One of the great things about being a teacher is that I get to go to lots of places that I would normally be considered too old to visit.
Kkumdori Land is one of those places.
It’s a theme park right here in my home city, and I’d never even heard of it until now, because I’m an “adult” and all I ever hear about are nightclubs and bars. The theme park was much more my kinda thing! Kkumdori Land is a perfect place to take smaller children, because although it does have a few rides more suitable for older kids like myself, it’s mostly very gentle and cutesy and fun.
Come, come, on water tree! said Jennifer, dragging Terri and me to the water log flume ride. I’d never actually been on one before! And while I’d be very enthusiastic about such a thing in the heat of summer, I hung back slightly today, looking doubtfully at the layer of ice inside the log.
Hang on, does a wave come over and soak us? I asked, not fancying spending the rest of the day freezing to death in the snow with wet clothes. Jennifer shook her head and pointed to all the children and teachers coming off the ride. They were all completely dry. Reassured, I got into the log.
Do I even need to finish writing this?
One tidal wave later, dripping, and with actual icicles forming in my hair, I clambered out of the log to much laughter. Oh, wow, aren’t you freezing? asked someone. What do you think?! I started to respond, but it was at that point that I slipped and fell over in the snow. Honestly, I love cold weather, but I don’t seem to have great survival skills for it.
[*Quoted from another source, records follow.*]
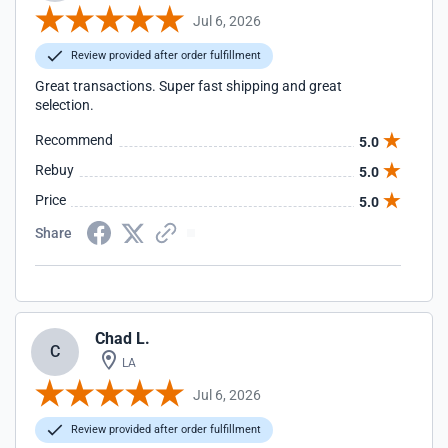
Jul 6, 2026
Review provided after order fulfillment
Great transactions. Super fast shipping and great
selection.
Recommend
5.0
Rebuy
5.0
Price
5.0
Share
Chad L.
C
LA
Jul 6, 2026
Review provided after order fulfillment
Still, by the time I got to the top of the sledding hill, I had dried out, my knee had stopped bleeding, and I was only limping slightly. Then I realised that the snow at the top of the hill, where everyone was queuing to slide down, had become a solid layer of slippery awfulness thanks to the constant trampling. I miss my winter boots! Much the same as in Tallinn Old Town last winter, I couldn’t walk, or even stand up.
Alexxxxxxx! I howled dolefully, at last, clutching my sledding ring in my mittened hand and picking myself up for the tenth time. I had advanced about one foot, and the queue was only about 5 feet away – so close, and yet so hopelessly out of reach. Alex looked round at my shout, and burst out laughing as he saw the crowds of tiny little children scampering fearlessly and confidently past me, the teacher, trembling and rooted to the spot. To my relief, he strode over and grabbed my hands. Thank you – I started to whimper gratefully, but he grinned and cheerfully pushed me over instead.
Argh! You – you – you dangerous lunatic!!! I yelled, glaring up at his laughing face. Oh, quit crying – I got you safely into your sledding ring, didn’t I? he asked. So he did, I realised, and with much less squealing and falling and scuffling than if he’d told me to climb into it. Then he bent over and pushed and swooshed me across the icy nightmare until I was in the queue, safe and sound, and no longer dangerously on my feet. Glad to be of service, he said, going back to his own sledding ring. Jerry, look after Hayley teacher, will you? Jerry is the smallest and most baby-faced child in the whole school. He doesn’t even come up to my waist. And he looked at Alex, looked at me, and then nodded solemnly and put his tiny little hand protectively on my knee. Good grief.
For some reason, I went backwards the whole way down the slope and couldn’t get turned around, and then my legs flew up in the air, and all I could hear was the sound of the ring zipping over the snow and the air whistling past my ears, and the sound of my own squeals, and oh dear lord, you wouldn’t believe how fast those sled things go. It was the first time I’d ever tried sledding, and it was terrifying. I loved it.
And I get paid for doing this sort of thing now, too, you know.